Japan's inbound tourism revenue reached ¥5.9 trillion ($39.2 billion) in the trailing twelve months through March 2025, according to Japan Tourism Agency data released this week, with U.S. and Australian visitors driving 42% of luxury retail transactions in Tokyo and Osaka despite Japanese domestic outbound travel falling 18% year-over-year. The divergence marks a structural shift in capital flows: wealthy foreigners arbitrage the weak yen while Japanese households defer international trips.
Inbound arrivals hit 36.8 million in 2024, exceeding pre-pandemic 2019 levels by 14%, with per-visitor spending rising to ¥212,000 ($1,410) from ¥158,000 two years prior. U.S. arrivals grew 31% to 2.1 million, while Australian visitors increased 28% to 731,000, both cohorts concentrating in luxury hospitality and high-margin retail. South Korea supplied 7.2 million visitors, up 22%, though per-capita spend remained 37% below Western counterparts. China's share fell to 19% of total arrivals from 30% in 2019, with geopolitical friction and uneven economic recovery dampening momentum.
The revenue concentration matters for real estate and hospitality allocators. Tokyo's luxury hotel RevPAR climbed 26% in Q1 2025 to ¥48,200 ($320), driven by average daily rates of ¥72,000 ($480) and occupancy of 67%—both metrics ahead of pre-pandemic peaks. Osaka followed with 23% RevPAR growth to ¥38,900 ($260). New supply is arriving: 14 five-star properties totaling 3,400 keys are scheduled to open across Tokyo, Kyoto, and Osaka by Q2 2026, with LVMH, Rosewood, and Aman leading. The pipeline assumes sustained inbound demand and stable yen weakness, both vulnerable to Federal Reserve policy shifts.

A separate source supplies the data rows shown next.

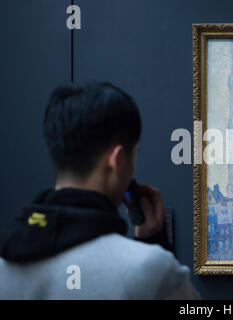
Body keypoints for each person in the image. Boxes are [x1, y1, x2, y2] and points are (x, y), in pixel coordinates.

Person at [0, 82, 200, 299]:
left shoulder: (6, 262)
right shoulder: (153, 270)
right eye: (134, 155)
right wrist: (152, 245)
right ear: (117, 160)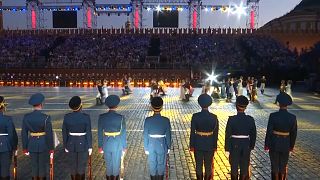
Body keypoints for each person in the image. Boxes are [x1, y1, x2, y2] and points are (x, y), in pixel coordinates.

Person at [21, 93, 54, 180]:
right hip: (43, 144)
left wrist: (25, 148)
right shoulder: (46, 117)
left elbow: (24, 133)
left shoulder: (26, 117)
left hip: (32, 144)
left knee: (34, 166)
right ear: (41, 104)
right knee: (42, 166)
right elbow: (49, 135)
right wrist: (51, 148)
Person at [265, 92, 297, 180]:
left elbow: (269, 132)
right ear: (287, 105)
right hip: (286, 143)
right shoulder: (292, 117)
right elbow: (294, 133)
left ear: (279, 104)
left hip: (274, 143)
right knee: (283, 165)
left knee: (274, 165)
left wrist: (267, 145)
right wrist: (291, 146)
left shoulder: (273, 116)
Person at [225, 96, 257, 180]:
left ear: (236, 106)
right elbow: (253, 134)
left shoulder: (232, 119)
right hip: (246, 144)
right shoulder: (250, 119)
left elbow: (227, 134)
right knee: (244, 166)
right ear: (245, 107)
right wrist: (251, 146)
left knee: (234, 167)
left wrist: (227, 148)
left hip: (234, 144)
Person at [62, 96, 93, 180]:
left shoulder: (67, 117)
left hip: (71, 143)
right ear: (80, 105)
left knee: (72, 167)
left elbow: (64, 133)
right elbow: (88, 133)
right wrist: (90, 146)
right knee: (81, 167)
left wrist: (65, 146)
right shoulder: (86, 117)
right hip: (83, 143)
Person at [189, 94, 219, 180]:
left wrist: (191, 145)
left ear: (200, 104)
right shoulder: (214, 117)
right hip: (209, 143)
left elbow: (192, 132)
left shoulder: (195, 116)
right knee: (208, 165)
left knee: (198, 165)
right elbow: (215, 133)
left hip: (198, 142)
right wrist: (215, 146)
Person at [98, 95, 127, 180]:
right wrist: (124, 146)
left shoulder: (102, 117)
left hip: (106, 142)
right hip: (117, 143)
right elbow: (123, 133)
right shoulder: (121, 118)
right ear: (117, 105)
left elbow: (100, 132)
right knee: (116, 164)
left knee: (108, 164)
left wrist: (100, 146)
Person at [144, 97, 171, 180]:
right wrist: (168, 146)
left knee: (152, 163)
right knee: (161, 164)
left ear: (152, 107)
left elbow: (145, 135)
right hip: (162, 144)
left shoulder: (147, 120)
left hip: (151, 144)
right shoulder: (166, 120)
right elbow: (168, 135)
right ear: (162, 107)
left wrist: (146, 147)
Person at [0, 96, 18, 179]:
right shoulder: (7, 119)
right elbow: (12, 135)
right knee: (4, 170)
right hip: (5, 146)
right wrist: (14, 146)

Japanese outbound travel, meanwhile, contracted to 16.2 million trips in 2024 from 19.8 million in 2023, with households citing currency depreciation—the yen traded at ¥150 per dollar in March 2025 versus ¥130 two years prior—and stagnant wage growth. Domestic luxury travel spend rose 9% to ¥2.1 trillion ($14 billion), indicating capital substitution rather than contraction. Regional hot springs, private villas, and rail-accessible resorts captured reallocated budgets. Worth noting: this creates near-term margin pressure for Japanese carriers and offshore resort operators reliant on Japanese traffic.

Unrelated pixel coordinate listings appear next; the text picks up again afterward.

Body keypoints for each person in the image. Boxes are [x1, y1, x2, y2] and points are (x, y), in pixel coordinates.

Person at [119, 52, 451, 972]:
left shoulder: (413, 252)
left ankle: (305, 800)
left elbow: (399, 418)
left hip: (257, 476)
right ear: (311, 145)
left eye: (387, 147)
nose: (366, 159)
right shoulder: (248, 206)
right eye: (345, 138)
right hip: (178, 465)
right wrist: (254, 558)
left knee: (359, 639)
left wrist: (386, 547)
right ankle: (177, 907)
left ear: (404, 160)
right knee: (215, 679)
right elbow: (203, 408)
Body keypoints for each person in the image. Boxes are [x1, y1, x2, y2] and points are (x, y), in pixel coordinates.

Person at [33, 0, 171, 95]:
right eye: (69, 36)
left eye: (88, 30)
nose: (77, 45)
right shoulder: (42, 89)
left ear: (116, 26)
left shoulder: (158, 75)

Operators and allocators should track three developments through Q3 2025. First, whether Chinese arrivals stabilize above 7 million annually—visa easements announced in February may lift group tour volume by June. Second, luxury hotel absorption rates in Tokyo and Osaka: if new supply outpaces demand growth, ADR compression follows by Q4. Third, yen volatility: a move back to ¥140 per dollar would dampen inbound spending momentum within 90 days, based on 2023 elasticity patterns.
The Japan Tourism Agency projects 42 million inbound arrivals and ¥7.2 trillion ($48 billion) in revenue by year-end 2026, assuming continued currency advantage and no regional conflict escalation. Luxury hospitality development commitments now exceed ¥680 billion ($4.5 billion) across 38 projects, the highest pipeline value since 1991. The bet is explicit: foreign capital inflows will continue substituting for domestic activity through at least 2027.